++++ DATA TO EXAMINE

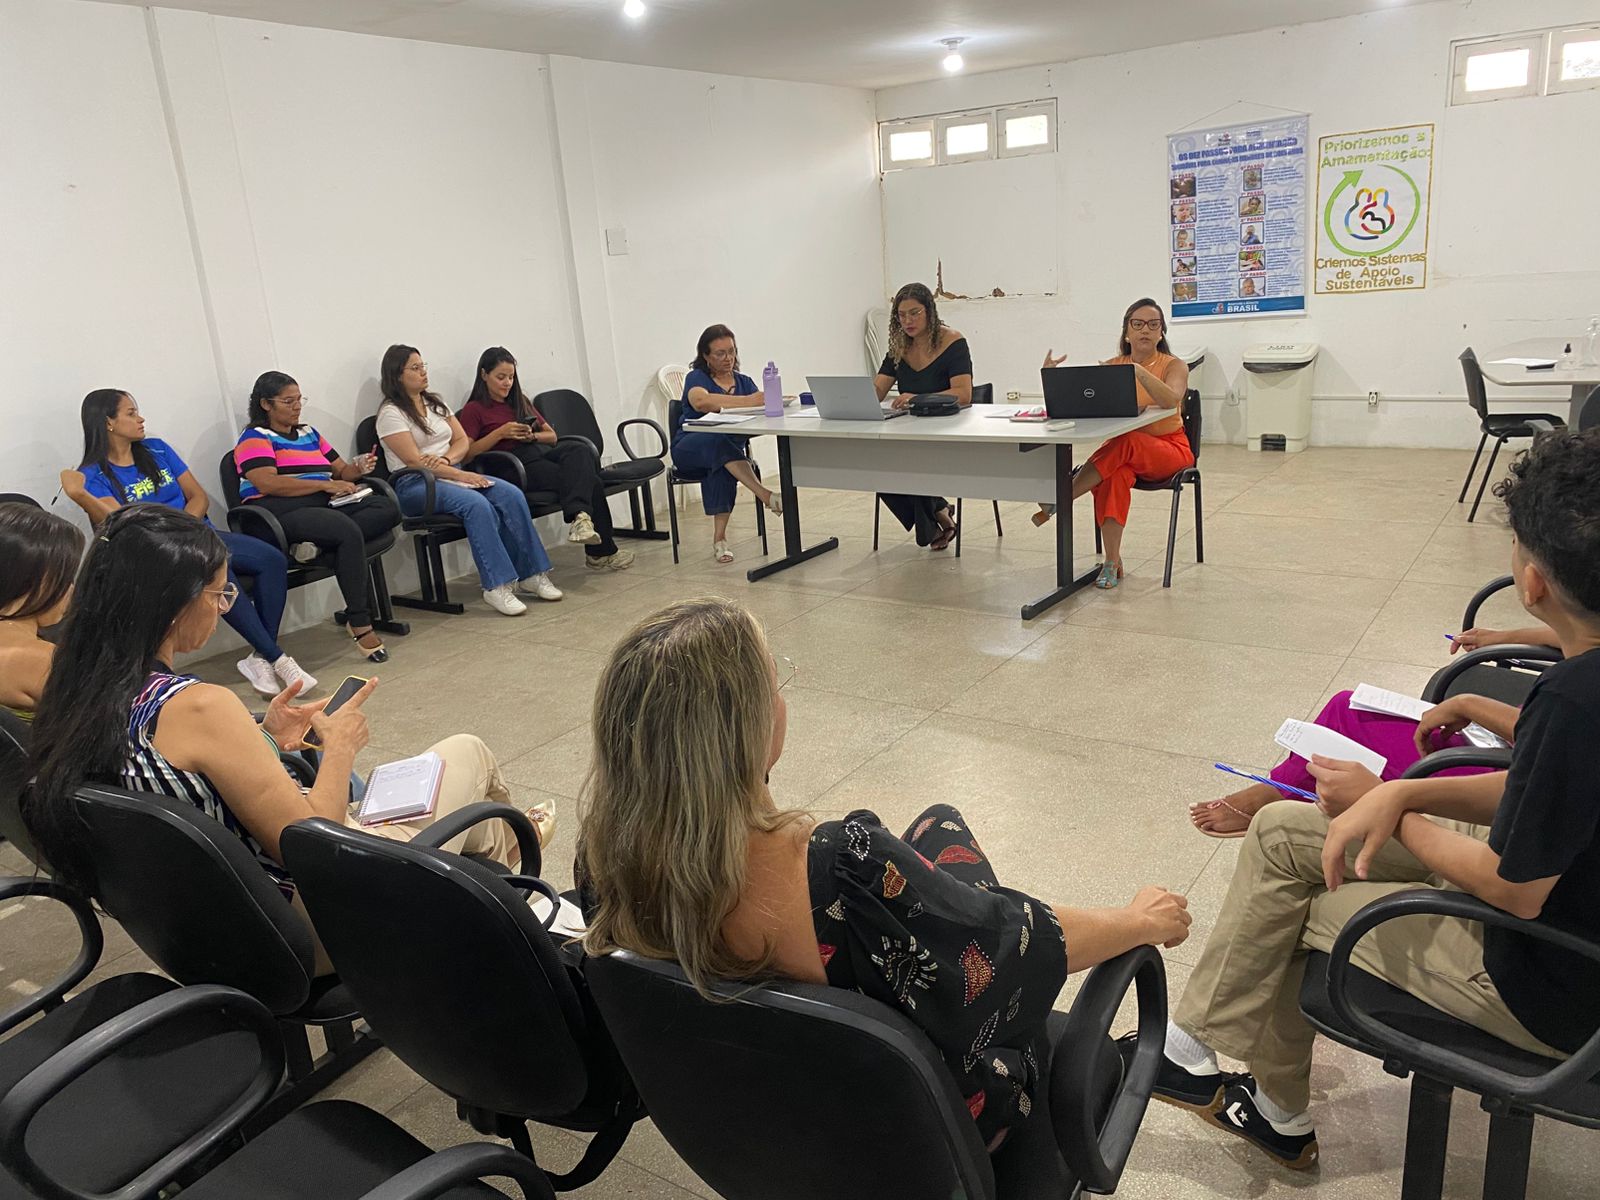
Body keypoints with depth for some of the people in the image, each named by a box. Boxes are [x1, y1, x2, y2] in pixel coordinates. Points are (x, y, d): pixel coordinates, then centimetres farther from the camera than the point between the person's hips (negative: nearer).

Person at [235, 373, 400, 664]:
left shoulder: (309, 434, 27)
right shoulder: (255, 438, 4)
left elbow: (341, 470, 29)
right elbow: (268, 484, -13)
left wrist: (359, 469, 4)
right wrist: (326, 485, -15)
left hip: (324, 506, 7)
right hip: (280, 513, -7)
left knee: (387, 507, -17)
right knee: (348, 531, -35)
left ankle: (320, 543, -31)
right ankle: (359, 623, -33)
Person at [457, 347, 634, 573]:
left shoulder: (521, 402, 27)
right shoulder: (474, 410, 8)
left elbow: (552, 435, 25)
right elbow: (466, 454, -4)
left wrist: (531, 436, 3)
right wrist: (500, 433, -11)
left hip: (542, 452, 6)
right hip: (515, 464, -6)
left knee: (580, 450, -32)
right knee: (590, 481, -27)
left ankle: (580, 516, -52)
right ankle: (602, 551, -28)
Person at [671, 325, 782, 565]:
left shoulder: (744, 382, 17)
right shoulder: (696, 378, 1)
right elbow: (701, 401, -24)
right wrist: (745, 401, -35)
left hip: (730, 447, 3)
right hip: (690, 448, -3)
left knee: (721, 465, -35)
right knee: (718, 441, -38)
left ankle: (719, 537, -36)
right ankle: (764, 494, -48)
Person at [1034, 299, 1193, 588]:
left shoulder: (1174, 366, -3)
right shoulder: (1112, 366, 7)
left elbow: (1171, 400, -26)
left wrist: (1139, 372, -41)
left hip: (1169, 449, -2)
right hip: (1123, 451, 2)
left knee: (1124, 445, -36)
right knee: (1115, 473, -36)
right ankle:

++++++++

TASK BRIEF ::
Of the entries above, repeat exactly the lines between the line with "right elbow: (268, 484, -13)" and the line with "left knee: (1124, 445, -36)", inclusive, and no others.

SOLUTION TO THIS PROBLEM ::
right elbow: (268, 484, -13)
left wrist: (359, 469, 4)
right wrist: (326, 485, -15)
left hip: (324, 506, 7)
right hip: (280, 513, -7)
left knee: (387, 507, -17)
right knee: (348, 531, -35)
left ankle: (320, 543, -31)
right ankle: (359, 623, -33)
Person at [457, 347, 634, 573]:
left shoulder: (521, 402, 27)
right shoulder: (474, 410, 8)
left elbow: (552, 435, 25)
right elbow: (466, 454, -4)
left wrist: (531, 436, 3)
right wrist: (500, 433, -11)
left hip: (542, 452, 6)
right hip: (515, 464, -6)
left knee: (580, 450, -32)
right knee: (590, 481, -27)
left ankle: (580, 516, -52)
right ankle: (602, 551, -28)
Person at [671, 325, 782, 565]:
left shoulder: (744, 382, 17)
right shoulder: (696, 378, 1)
right elbow: (701, 401, -24)
right wrist: (745, 401, -35)
left hip: (730, 447, 3)
right hip: (690, 448, -3)
left knee: (721, 465, -35)
right knee: (718, 441, -38)
left ankle: (719, 537, -36)
right ankle: (764, 494, -48)
Person at [1034, 299, 1193, 588]:
left shoulder: (1174, 366, -3)
right shoulder: (1112, 366, 7)
left elbow: (1171, 400, -26)
left wrist: (1139, 372, -41)
left hip: (1169, 449, -2)
right hip: (1123, 451, 2)
left knee: (1124, 445, -36)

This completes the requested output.